Mustafa, an aspiring musician, left everything behind including his harmonium, the first instrument he learned how to play. He had brought it with him to Afghanistan, but because the Taliban is known for banning music, he did not want to put his family's lives at risk. The last time the militant group ruled the country, in the 1990s, playing musical instruments was strictly forbidden.
"I was pretty scared," Mustafa told ABC News' Kenneth Moton in an interview that aired Tuesday night on ABC News Live Prime. "What I was doing was just trying to hide my instrument from one place to another place. I was moving it, but finally, I just left it somewhere. And I'm pretty sure my family in Afghanistan right now is doing the same thing."
He said the journey out of the country was shocking and hard to forget.
"We made four attempts to get to the airport, and three of them weren't successful," he added. "We slept in the car and the next day, we found a way inside the airport. When I saw the U.S. soldiers, I felt I was safe."
Mustafa's father, Dr. Wais Aria, a humanitarian worker who has provided aid and rehabilitation services to Afghan child soldiers and women, said his kids were forced to watch him being beaten by Taliban fighters.
"I experienced a lot of traumatic events, like emotional and physical torturing," Wais told ABC News. "The children were witnesses of them beating me, and my daughter screamed. I do not talk to them about it because I don't want to make them more emotional."
To help the Aria family cope and work through their trauma, their friend Dr. Judy Kuriansky, a clinical psychologist and United Nations NGO representative, bought Mustafa an electric piano.
“When Wais and I were talking, he was telling me about the tremendous trauma that the entire family is in," Kuriansky told ABC News. "All the children are affected. The daughter is not talking and Mustafa was in shock. I asked what could give them some tiny bit of pleasure, and Wais said Mustafa was missing his keyboard that he had to leave in Afghanistan. I said, 'That's it. Go to the mall right now, pack the kids in the car and go buy a piano.'"
Kuriansky was concerned that Mustafa, as the oldest of four children, felt pressure to be strong for his family, which could impact his ability to process his emotions at such a difficult time.
"Teenagers who are traumatized can feel ashamed of their feelings. They suffer from what I call the three S's: shame, silence about how they're feeling and terrible stigma," Kuriansky explained. "And then the depression sets it."
So she connected Mustafa with New York composer Russell Daisey, in hopes that music lessons could provide a safe space as well as temporary relief from the debilitating post-traumatic stress.
"My heart was saying to me, this boy needed music," Daisey told ABC News. "He needed a form of expression.

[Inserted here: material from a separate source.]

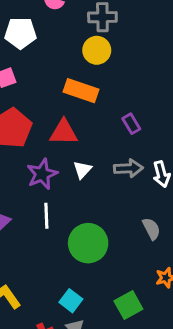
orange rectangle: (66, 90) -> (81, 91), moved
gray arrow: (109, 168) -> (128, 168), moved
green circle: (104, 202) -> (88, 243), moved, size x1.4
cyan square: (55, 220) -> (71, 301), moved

He loved music so much from his past."
Daisey said he asked Mustafa about his experiences and that the teen explained how he "didn't feel comfortable toward the end of [his] time in Afghanistan this past summer."
"He wasn't comfortable singing because it basically marked him. It marked him as someone who could be, as we all know, visited with hostility," Daisey said.
Now, through the music lessons, which Daisey is providing free of charge, Mustafa has found a compass for his healing.
"When I am kind of like depressed and stuff, when I play music, I focus to not mess up," Mustafa told ABC News. "I forget everything else and that kind of helps me in a way."
The teen said he's holding out hope that he can one day return to the home country he once knew.
"The music I play belongs to Afghanistan," he noted. "So I really want to go back there and play music because lots of people want me to play. That's my dream."